Adoption not abortion

I watched “Lake of Fire” last night. Over 150 minutes of controversial, extreme, disturbing, intense, unsettling, provocative and revealing opinions, pictures, scenes from life, dialogues, criticism, discussions, demonstrations, concerts. Both “sides”, pro-life and pro-choice are pictured, although from a narrow (in my humble opinion), “media -minded, picked to provoke” perspective. It does not depict “pro-life” movement justly, concentrating mostly on one organization. The power of black and white images depicts the reality in a sobering way.

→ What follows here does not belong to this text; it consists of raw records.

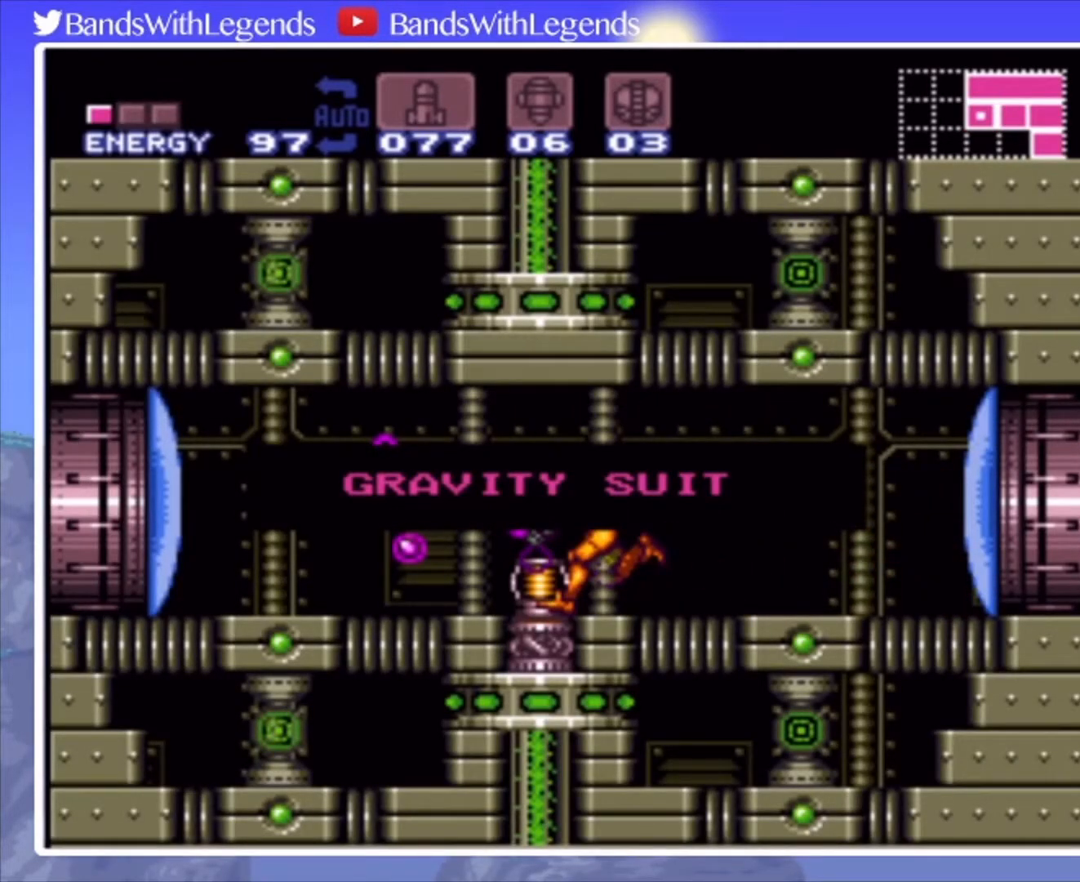
{"buttons": [], "events": []}
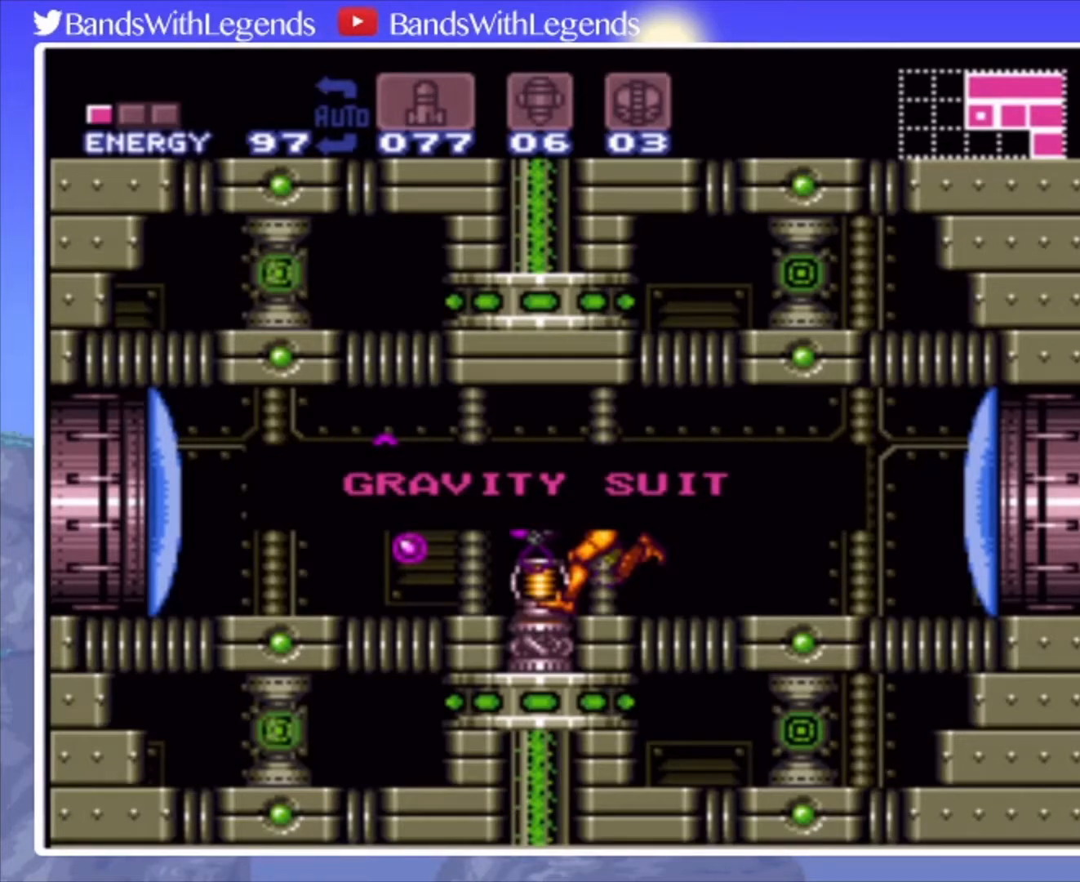
{"buttons": [], "events": []}
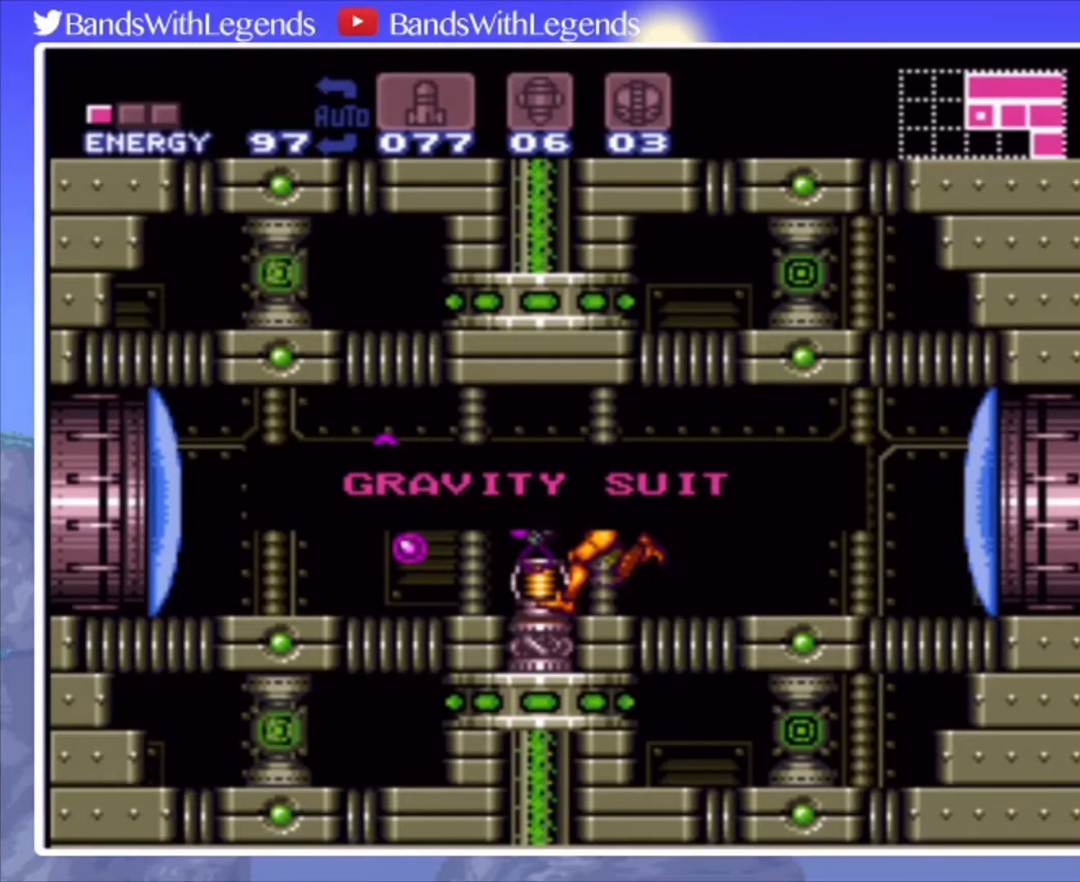
{"buttons": [], "events": []}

In this documentary you will find a lot of “talking heads”. Somewhere there you will hear moving testimony of Norma McCorvey (legendary Jane Roe from Roe vs. Wade ). You can read about her story on CNN here. There is one very bizzare scene from a concert of some wanna-be-music-band, where one of the women is singing basically naked (at about 1h 20min into the movie, for about 4 minutes if you want to skip this part). After somewhat strange appearance, one of the band members shares:

“How many babies are there now who are not loved, who are not taken care of…and we do have abortion… and we still have them… all these people who are against abortion, if they want to take all those babies, bring them up and love them… that would be wonderful… in the perfect world that would be the most beautiful thing, but… as it is, it’s not gonna happen…these fundamentalists are the same people who a lot of times are bigots, they would never have a black child in their home…why are they not adopting all the kids out of the orphanages… I see homeless pregnant women on the streets… go and pick one up… take her home, take care of her.”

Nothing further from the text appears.